- Exercise brief -
Below are some records; quote exactly the lines from the one that contains "professional love readings. Discover when to" through the one that contains "door - install or replace project free on", inclusive, and no others.

★ ★ ★

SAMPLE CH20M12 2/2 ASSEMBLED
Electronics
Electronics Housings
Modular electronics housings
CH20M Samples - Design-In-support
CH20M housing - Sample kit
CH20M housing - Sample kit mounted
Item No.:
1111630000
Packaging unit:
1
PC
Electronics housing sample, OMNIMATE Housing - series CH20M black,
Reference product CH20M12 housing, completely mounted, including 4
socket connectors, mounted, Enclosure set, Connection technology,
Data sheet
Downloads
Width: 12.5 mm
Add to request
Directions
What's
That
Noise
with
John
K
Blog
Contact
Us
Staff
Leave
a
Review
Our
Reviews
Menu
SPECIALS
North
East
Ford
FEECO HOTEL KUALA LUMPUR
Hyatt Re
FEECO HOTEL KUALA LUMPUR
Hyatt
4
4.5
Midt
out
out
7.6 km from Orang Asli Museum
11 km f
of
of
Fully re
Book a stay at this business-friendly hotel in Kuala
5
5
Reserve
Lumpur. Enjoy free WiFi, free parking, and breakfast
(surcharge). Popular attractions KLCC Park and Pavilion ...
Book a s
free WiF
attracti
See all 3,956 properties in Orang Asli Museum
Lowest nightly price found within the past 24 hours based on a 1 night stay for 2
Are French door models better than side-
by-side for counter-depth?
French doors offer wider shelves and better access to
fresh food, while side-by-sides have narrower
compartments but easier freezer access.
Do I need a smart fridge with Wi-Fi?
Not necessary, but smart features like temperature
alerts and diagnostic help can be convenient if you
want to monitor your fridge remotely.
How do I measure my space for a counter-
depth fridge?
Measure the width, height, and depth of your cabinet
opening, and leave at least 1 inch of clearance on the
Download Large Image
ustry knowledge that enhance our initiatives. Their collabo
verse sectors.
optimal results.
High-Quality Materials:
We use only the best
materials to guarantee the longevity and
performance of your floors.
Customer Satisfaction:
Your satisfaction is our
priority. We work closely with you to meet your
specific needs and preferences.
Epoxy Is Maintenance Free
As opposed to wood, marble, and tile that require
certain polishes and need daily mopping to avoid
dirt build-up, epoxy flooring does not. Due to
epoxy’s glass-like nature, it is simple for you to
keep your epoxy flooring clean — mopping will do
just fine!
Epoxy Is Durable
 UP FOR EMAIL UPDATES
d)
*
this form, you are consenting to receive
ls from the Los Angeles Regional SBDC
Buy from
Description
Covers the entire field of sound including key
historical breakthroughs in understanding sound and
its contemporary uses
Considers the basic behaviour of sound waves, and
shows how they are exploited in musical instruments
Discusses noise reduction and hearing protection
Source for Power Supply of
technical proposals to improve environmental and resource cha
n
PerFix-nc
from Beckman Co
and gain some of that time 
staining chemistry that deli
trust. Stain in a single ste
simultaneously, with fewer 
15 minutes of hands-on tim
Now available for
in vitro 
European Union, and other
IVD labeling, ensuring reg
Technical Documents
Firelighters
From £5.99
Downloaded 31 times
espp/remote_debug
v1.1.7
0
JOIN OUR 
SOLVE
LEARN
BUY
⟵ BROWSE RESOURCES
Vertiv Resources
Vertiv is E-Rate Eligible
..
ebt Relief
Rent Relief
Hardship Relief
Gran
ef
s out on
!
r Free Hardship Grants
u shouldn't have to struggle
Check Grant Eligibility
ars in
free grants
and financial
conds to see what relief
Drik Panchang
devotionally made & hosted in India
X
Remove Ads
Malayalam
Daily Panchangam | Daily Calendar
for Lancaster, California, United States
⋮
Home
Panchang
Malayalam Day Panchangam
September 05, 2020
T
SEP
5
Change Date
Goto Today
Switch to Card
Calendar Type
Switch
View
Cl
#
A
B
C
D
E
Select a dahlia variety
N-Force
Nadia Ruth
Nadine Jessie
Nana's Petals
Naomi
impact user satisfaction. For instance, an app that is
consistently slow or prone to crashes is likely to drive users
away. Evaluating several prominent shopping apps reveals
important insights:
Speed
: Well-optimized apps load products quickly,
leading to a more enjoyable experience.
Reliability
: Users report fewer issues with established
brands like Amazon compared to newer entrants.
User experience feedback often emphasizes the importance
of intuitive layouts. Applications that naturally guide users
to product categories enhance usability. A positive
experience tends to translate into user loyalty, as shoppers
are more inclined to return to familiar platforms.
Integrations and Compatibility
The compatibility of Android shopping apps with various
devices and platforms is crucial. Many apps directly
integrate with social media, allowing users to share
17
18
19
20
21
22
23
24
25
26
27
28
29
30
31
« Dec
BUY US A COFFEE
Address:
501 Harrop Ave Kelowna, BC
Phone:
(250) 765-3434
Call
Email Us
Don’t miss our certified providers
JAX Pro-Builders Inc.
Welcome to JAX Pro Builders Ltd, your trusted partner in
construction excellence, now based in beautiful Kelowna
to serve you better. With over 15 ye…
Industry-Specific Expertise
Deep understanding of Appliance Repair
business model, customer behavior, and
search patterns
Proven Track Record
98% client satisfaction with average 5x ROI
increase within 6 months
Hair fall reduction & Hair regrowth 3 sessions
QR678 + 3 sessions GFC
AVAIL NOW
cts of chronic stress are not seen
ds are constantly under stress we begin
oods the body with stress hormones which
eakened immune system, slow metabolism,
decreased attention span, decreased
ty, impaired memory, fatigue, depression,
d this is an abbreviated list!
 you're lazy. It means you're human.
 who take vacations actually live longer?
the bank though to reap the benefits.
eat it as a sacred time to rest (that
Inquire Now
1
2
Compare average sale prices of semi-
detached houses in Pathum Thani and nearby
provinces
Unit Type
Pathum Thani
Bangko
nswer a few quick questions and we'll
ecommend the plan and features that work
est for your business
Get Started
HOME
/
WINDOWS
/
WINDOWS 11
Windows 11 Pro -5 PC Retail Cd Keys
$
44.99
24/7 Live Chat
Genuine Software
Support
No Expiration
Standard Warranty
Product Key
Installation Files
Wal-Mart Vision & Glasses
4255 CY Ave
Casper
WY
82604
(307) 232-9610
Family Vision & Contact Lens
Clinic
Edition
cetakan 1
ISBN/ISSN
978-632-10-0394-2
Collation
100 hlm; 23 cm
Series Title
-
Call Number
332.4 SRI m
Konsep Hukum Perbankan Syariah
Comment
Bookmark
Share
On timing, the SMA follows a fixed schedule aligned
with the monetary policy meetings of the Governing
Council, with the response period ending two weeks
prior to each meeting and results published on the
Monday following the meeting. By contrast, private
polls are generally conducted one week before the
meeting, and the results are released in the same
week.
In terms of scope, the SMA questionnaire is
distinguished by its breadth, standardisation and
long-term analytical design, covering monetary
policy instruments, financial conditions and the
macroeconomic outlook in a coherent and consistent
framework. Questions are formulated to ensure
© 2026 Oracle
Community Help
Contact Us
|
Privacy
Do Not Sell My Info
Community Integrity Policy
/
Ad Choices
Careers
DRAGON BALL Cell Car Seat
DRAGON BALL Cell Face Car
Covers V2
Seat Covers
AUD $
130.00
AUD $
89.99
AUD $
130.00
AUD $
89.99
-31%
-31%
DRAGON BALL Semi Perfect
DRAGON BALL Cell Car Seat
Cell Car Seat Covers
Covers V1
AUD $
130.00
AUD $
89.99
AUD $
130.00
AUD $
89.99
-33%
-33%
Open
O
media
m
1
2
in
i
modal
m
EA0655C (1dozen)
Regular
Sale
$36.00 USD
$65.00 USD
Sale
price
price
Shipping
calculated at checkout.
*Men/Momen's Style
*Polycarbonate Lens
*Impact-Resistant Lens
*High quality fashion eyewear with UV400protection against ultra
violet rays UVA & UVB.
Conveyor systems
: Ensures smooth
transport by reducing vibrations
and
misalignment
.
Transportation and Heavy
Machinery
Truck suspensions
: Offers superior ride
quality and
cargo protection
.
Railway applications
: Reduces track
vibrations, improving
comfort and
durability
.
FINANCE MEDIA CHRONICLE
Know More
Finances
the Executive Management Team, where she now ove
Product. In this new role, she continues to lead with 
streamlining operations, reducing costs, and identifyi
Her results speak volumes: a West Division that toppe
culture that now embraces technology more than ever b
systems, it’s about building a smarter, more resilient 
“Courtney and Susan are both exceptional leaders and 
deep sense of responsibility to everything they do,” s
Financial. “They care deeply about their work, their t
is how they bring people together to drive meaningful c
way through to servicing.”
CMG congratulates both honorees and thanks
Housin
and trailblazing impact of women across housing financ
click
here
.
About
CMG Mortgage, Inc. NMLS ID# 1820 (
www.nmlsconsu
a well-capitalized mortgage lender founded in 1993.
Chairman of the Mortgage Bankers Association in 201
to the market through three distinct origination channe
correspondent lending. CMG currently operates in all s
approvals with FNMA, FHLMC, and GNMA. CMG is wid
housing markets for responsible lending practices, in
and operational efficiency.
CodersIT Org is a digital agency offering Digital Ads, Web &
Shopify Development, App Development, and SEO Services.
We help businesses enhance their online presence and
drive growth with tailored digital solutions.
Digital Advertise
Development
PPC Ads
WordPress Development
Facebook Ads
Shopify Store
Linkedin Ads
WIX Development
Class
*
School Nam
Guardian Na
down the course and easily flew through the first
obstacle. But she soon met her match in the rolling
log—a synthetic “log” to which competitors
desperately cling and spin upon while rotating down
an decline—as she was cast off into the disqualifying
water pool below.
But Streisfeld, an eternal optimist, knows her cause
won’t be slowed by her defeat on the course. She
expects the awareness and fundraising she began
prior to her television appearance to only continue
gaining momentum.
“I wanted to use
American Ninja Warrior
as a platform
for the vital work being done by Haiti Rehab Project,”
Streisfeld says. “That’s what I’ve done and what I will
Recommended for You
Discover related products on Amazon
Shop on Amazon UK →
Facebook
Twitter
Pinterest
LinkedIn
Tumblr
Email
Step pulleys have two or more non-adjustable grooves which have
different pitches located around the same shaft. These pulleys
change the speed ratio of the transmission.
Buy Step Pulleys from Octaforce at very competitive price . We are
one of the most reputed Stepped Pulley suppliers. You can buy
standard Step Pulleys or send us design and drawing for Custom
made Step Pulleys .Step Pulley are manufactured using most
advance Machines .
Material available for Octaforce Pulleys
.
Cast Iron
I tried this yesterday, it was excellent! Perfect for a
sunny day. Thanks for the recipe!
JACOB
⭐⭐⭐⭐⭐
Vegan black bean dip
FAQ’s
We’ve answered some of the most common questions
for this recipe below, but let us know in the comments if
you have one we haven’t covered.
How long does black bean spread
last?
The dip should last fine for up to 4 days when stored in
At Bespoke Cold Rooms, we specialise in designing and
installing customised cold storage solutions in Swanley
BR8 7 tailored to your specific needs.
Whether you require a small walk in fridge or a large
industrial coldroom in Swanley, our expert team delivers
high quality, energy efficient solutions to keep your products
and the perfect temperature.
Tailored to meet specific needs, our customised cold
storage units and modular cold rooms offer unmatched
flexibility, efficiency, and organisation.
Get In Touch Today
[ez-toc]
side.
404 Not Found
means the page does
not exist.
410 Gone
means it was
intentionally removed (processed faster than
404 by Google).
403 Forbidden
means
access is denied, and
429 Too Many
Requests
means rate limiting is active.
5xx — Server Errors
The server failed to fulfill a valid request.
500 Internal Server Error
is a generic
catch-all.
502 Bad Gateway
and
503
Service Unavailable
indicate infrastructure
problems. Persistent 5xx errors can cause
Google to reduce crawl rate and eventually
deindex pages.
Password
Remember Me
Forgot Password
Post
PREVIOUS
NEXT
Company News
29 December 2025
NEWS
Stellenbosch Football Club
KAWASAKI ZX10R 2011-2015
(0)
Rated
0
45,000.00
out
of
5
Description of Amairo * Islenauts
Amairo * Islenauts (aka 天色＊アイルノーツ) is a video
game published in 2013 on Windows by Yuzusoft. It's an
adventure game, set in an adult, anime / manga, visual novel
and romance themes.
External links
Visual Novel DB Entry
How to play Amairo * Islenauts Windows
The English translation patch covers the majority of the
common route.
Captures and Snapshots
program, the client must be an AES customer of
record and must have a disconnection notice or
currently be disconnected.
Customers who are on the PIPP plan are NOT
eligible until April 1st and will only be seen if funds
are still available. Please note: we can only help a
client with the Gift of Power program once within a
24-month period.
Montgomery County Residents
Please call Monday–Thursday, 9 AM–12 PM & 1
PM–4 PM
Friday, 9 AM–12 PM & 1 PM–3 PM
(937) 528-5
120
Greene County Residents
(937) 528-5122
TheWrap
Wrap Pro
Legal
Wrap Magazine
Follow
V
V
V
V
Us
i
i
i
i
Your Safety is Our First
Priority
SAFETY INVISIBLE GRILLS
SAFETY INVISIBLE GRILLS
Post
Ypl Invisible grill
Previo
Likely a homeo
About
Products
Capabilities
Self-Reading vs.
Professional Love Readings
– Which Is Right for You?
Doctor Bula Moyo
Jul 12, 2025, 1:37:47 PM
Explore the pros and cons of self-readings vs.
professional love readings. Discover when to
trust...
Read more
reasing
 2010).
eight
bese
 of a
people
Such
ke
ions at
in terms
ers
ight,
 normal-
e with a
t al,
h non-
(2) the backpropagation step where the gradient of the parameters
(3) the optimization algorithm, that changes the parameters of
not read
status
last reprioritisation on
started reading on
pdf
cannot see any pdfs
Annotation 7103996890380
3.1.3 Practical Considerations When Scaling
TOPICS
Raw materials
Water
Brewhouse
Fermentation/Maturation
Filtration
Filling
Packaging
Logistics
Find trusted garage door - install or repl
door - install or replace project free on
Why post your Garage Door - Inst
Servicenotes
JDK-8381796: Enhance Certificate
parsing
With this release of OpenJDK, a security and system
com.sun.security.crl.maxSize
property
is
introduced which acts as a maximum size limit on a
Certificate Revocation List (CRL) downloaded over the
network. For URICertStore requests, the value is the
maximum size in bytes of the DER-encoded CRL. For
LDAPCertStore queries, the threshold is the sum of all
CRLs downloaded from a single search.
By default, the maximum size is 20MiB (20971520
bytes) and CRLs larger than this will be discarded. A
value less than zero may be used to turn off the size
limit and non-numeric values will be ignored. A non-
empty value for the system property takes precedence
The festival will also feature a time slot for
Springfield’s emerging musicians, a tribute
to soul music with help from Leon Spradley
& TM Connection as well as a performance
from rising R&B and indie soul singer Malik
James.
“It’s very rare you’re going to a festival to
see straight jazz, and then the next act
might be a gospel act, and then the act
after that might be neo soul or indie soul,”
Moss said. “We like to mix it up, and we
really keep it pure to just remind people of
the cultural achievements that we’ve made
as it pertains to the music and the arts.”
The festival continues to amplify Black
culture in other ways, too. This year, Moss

★ ★ ★

- Answer space -
professional love readings. Discover when to
trust...
Read more
reasing
 2010).
eight
bese
 of a
people
Such
ke
ions at
in terms
ers
ight,
 normal-
e with a
t al,
h non-
(2) the backpropagation step where the gradient of the parameters
(3) the optimization algorithm, that changes the parameters of
not read
status
last reprioritisation on
started reading on
pdf
cannot see any pdfs
Annotation 7103996890380
3.1.3 Practical Considerations When Scaling
TOPICS
Raw materials
Water
Brewhouse
Fermentation/Maturation
Filtration
Filling
Packaging
Logistics
Find trusted garage door - install or repl
door - install or replace project free on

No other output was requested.